Les rues étaient tellement encombrées de monde, de charrettes, de bestiaux, qu’on pouvait à peine s’y frayer un passage.

Les vieilles maisons à pignons décrépits planaient sur le tumulte, envoyant la lumière de leurs petites fenêtres dans la foule agitée. Tous ces pèlerins venus d’Alsace, de Lorraine, de la haute montagne, se pressaient autour des auberges et des hôtelleries comme de véritables fourmilières; d’autres campaient le long des murs, d’autres sous les hangars ou dans les granges.

Le roulement des voitures, le sourd beuglement des bœufs, le piétinement des chevaux, le patois des Lorrains et des Allemands formaient une confusion incroyable. Quel sujet de méditation pour Mathéus!

C’est alors que Hans Aden et dame Thérèse furent heureux d’avoir rencontré Coucou Peter; qu’auraient-ils fait sans lui dans une pareille bagarre?

Le joyeux ménétrier écartait la foule, criait «gare!» s’arrêtait aux endroits difficiles, entraînait Schimel par la bride, avertissait Mathéus de ne pas se perdre, animait Bruno, frappait à la porte des auberges pour demander un asile; mais il avait beau parler de la petite Thérèse, de monsieur le maire, de l’illustre philosophe, on lui répondait partout:

«Allez plus loin, braves gens, que le ciel vous conduise!»

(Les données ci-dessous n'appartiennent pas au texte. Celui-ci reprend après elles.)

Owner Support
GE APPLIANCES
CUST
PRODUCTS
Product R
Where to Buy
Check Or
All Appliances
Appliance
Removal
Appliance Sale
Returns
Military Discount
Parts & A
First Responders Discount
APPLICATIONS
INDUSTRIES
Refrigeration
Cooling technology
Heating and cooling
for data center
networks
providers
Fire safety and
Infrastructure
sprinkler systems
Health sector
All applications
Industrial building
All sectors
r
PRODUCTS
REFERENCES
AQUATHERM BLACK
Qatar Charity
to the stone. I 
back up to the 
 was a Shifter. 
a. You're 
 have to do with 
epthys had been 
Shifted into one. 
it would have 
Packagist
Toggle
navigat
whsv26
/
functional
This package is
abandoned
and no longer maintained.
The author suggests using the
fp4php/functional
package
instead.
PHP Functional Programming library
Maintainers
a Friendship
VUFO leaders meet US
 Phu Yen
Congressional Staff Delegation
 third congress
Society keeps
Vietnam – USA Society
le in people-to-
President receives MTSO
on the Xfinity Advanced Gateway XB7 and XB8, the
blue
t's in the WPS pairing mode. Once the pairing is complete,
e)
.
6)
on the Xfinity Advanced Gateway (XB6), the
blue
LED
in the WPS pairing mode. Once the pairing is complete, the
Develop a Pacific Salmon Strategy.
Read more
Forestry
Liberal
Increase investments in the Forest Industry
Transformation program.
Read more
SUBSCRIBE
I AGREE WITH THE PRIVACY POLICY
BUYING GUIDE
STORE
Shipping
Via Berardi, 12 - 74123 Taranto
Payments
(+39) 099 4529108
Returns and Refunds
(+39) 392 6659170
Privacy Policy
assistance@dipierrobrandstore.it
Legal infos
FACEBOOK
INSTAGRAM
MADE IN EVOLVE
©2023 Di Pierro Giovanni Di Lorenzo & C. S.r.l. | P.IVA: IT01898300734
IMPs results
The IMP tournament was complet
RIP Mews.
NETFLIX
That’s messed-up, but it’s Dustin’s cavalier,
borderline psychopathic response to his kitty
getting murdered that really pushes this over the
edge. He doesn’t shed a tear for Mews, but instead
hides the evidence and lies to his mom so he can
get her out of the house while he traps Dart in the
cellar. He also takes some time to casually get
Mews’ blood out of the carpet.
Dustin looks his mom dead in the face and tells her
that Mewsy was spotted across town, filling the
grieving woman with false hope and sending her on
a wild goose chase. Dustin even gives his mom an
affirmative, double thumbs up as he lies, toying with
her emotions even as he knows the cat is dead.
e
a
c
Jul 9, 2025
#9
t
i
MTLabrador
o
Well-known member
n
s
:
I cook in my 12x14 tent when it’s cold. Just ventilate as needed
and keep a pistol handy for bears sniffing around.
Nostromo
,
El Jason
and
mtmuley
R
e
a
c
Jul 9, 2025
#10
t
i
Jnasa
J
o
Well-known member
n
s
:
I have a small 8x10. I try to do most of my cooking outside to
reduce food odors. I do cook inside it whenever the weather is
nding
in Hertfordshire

Lui ne perdait pas courage et criait gaiement:

«En route! Laissez faire, dame Thérèse, laissez faire, nous trouverons tout de même notre petit coin! Eh! eh! maître Frantz, que dites-vous de ça? C’est demain que nous allons prêcher. Maître Hans Aden, prenez garde à cette charrette. Allons, Schimel! Hue, Bruno!»

Les autres étaient comme abasourdis.

Mathéus, voyant que les gens de Haslach vendaient leur foin, leur paille et toutes choses aux pauvres pèlerins accablés de fatigue, en conçut une grande douleur dans son âme.

«Oh! cœurs durs et de peu de foi, s’écria-t-il, ne savez-vous pas que cet esprit de lucre et de trafic vous fera descendre dans l’échelle des êtres?»

Courage! courage! coucou Peter. ( Page 24.)


Malheureusement on ne l’écoutait pas, et plusieurs même se mettaient aux fenêtres, riant de sa simplicité.

«Au nom du ciel, maître Frantz, s’écriait Coucou Peter, ne faites pas de discours anthropo-zoologiques à ces gens, sans ça nous risquons de passer la nuit à la belle étoile et quelque chose de pis encore!»

Quant à dame Thérèse, elle pressait le bras du brave ménétrier, ce qui lui causait un sensible plaisir.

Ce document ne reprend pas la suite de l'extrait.